Name of the Vulnerable Software and Affected Versions: GitLab Enterprise Edition versions 8.3 through 12.0.2 Description: An issue was discovered in the color codes decoder, which was vulnerable to a resource depletion attack if specific formats were used, allowing Uncontrolled Resource Consumption. The issue also involves Incorrect Access Control. Recommendations: For GitLab Enterprise Edition versions 8.3 through 12.0.2, consider disabling the color codes decoder as a temporary workaround until a patch is available. Restrict access to the color codes decoder module to minimize the risk of exploitation.

**Name of the Vulnerable Software and Affected Versions** GitLab Community and Enterprise Edition versions prior to 11.5.8 GitLab Community and Enterprise Edition versions 11.6.x prior to 11.6.6 GitLab Community and Enterprise Edition versions 11.7.x prior to 11.7.1 **Description** The issue allows for Denial of Service. Inputting an overly long string into a Markdown field could cause a denial of service. **Recommendations** For versions prior to 11.5.8, update to version 11.5.8 or later. For versions 11.6.x prior to 11.6.6, update to version 11.6.6 or later. For versions 11.7.x prior to 11.7.1, update to version 11.7.1 or later.
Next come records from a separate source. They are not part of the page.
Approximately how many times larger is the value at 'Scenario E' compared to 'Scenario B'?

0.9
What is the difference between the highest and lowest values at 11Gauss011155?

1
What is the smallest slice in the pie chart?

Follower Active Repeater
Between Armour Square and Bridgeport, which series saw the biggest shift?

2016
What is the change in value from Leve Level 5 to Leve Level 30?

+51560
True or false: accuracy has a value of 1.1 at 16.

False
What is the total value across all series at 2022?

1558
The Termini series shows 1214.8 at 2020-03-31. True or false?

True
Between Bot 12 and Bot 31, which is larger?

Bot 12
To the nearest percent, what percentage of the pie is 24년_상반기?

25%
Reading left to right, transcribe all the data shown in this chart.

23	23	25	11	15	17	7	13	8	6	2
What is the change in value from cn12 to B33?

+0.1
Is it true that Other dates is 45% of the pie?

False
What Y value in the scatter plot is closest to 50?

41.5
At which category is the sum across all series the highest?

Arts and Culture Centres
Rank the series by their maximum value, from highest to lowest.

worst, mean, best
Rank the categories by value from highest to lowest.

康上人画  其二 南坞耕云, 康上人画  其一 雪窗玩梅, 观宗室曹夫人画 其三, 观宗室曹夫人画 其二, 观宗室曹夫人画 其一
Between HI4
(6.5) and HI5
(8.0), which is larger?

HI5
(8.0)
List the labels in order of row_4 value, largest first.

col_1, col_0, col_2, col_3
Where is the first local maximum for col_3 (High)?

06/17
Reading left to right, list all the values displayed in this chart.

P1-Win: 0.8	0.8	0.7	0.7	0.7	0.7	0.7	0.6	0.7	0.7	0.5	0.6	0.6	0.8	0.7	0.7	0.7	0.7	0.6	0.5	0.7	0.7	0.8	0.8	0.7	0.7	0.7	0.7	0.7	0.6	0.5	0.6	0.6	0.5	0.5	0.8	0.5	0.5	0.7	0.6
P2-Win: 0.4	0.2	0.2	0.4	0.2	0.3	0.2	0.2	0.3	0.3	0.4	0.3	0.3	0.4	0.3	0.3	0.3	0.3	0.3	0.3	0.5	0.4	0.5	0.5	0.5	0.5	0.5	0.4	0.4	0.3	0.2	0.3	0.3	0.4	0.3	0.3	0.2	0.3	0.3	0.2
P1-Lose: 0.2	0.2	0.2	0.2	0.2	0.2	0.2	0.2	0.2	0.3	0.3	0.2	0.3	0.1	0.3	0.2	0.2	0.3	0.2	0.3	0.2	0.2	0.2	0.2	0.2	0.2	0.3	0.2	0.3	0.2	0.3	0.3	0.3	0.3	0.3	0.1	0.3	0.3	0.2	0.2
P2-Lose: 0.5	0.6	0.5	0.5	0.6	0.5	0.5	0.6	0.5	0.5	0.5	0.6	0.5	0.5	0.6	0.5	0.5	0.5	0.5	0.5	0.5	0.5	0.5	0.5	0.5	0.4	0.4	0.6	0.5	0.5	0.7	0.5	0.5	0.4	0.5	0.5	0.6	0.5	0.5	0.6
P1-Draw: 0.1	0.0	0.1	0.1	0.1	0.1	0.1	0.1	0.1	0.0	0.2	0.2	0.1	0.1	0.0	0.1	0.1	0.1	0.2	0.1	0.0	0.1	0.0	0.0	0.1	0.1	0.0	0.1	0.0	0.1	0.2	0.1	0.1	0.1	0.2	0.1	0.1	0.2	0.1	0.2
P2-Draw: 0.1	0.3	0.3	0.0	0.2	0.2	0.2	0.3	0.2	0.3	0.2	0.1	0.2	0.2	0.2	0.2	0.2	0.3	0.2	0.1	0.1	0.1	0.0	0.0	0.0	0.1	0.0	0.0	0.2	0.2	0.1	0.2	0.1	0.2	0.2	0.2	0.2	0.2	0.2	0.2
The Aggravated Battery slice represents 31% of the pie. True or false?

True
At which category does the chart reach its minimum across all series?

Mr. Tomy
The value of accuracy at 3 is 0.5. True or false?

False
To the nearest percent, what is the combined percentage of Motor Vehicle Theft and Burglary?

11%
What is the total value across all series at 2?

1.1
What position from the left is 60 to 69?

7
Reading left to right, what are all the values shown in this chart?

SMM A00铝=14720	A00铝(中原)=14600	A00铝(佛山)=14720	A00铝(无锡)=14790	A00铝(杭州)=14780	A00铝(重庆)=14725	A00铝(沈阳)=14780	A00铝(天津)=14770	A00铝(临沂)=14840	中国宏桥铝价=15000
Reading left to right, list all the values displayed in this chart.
**Name of the Vulnerable Software and Affected Versions** GitLab Community and Enterprise Edition versions prior to 11.2.7 GitLab Community and Enterprise Edition versions 11.3.x prior to 11.3.8 GitLab Community and Enterprise Edition versions 11.4.x prior to 11.4.3 **Description** The issue is related to Information Exposure Through Browser Caching. **Recommendations** For versions prior to 11.2.7, update to version 11.2.7 or later. For versions 11.3.x prior to 11.3.8, update to version 11.3.8 or later. For versions 11.4.x prior to 11.4.3, update to version 11.4.3 or later.